General information
- Type: Paraglider
- National origin: France
- Manufacturer: Aerodyne Technologies
- Designer: Michel Le Blanc
- Status: Production completed

= Aerodyne Blaster =

The Aerodyne Blaster is a series of French single-place paragliders that were designed by Michel Le Blanc and produced by Aerodyne Technologies of Talloires.

==Design and development==
The Blaster was designed as a competition glider, with three models, each named for their relative size. The small and medium sizes were developed first and AFNOR certified, followed by the large size, which was certified last.

The design was certified by the French FFVl in 2003 as a competition glider.

==Operational history==
In the 2003 Canungra Cup held in Australia, James Lawson of Australia placed 7th on a Blaster on task one in a field of 47.

In the 2003 IPC held in Chopok, Slovakia, Aleksander Talbierz competed for Poland, coming in 52nd out of a field of 53 competitors.

Yoshiyuki Sato competed on a Blaster in the 2004 Pan Pacific Open in Tsukuba, Ibaraki, Japan and also in the Japanese Spring Cup.

In the Pre-Paragliding World Championships held in Sopot, Bulgaria in 2004, David Snowden competed for Great Britain on a Blaster, finishing 15th out of a field of 106 in Task 5.

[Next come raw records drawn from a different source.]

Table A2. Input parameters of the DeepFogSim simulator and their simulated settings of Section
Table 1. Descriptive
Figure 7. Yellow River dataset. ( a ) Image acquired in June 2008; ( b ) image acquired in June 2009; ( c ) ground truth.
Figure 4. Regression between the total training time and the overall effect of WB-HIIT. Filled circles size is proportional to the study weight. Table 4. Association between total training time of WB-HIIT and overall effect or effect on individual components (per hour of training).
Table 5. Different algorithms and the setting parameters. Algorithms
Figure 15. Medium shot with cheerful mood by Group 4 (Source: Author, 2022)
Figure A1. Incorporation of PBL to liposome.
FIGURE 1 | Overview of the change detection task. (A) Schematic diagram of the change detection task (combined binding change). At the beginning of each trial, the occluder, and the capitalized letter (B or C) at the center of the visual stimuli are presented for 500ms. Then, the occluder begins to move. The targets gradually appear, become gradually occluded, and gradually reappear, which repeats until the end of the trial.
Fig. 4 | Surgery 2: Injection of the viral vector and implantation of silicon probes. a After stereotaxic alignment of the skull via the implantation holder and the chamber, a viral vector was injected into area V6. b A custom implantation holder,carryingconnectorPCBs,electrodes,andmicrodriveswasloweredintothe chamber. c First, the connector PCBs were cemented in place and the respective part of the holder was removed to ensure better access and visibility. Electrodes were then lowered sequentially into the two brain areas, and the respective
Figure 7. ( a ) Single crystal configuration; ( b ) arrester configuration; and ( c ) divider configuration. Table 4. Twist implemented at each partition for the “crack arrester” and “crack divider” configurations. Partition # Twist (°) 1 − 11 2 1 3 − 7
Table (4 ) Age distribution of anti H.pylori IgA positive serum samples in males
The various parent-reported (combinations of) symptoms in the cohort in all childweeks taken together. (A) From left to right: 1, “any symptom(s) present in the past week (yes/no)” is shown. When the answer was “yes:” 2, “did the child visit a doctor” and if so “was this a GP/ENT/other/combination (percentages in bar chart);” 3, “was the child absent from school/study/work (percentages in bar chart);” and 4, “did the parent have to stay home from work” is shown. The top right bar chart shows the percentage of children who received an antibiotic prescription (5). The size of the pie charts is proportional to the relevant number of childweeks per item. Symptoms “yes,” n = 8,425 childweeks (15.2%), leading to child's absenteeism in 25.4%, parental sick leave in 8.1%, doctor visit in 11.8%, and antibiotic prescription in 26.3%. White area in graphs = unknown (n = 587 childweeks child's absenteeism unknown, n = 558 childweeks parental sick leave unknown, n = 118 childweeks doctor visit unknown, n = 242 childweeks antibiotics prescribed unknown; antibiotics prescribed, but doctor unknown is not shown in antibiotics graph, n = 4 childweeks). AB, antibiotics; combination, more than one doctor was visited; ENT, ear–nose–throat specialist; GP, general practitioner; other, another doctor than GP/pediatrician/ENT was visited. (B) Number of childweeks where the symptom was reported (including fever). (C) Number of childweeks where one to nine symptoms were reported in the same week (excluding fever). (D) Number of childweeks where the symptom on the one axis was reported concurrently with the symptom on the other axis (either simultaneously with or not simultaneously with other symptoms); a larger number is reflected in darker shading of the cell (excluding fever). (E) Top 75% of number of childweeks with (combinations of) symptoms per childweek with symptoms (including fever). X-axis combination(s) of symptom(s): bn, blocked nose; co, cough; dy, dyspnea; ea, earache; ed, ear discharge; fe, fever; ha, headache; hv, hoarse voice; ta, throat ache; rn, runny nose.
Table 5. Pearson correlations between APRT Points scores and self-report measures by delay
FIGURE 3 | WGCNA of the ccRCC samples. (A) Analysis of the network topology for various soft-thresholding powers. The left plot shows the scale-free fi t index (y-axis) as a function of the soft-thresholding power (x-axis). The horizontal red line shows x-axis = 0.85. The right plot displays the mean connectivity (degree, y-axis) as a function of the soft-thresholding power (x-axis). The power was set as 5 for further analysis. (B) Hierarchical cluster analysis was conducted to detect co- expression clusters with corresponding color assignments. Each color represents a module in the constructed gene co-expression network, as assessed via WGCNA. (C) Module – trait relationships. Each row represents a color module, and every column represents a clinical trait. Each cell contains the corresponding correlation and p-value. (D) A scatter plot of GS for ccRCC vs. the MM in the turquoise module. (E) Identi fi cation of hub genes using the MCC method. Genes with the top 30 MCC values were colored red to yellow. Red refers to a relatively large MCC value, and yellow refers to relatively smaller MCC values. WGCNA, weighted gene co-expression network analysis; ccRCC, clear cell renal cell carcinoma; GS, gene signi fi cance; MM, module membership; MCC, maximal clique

Osa Kuroda competed on a Blaster in the 2008 Yoshinogawa Cup, placing 24th on task 1 in a field of 59 competitors, 26th on task 2 of 60 and finishing the competition in 45th place of 60.

Blasters were flown by nine pilots in 22 Paragliding World Cup competition races, between September 2002 and July 2007.

==Variants==
- Blaster S
Small-sized model for lighter pilots. Its 11.96 m span wing has a wing area of 23.62 m2, 75 cells and the aspect ratio is 6.37:1. The glider model is AFNOR Com certified.
- Blaster M
Mid-sized model for medium-weight pilots. Its 12.80 m span wing has a wing area of 25.74 m2, 75 cells and the aspect ratio is 6.37:1. The pilot weight range is 90 to 106 kg. The glider model is AFNOR Com certified.
- Blaster L
Large-sized model for heavier pilots. Its 13.20 m span wing has a wing area of 27.36 m2, 75 cells and the aspect ratio is 6.37:1. The glider model is AFNOR Com certified.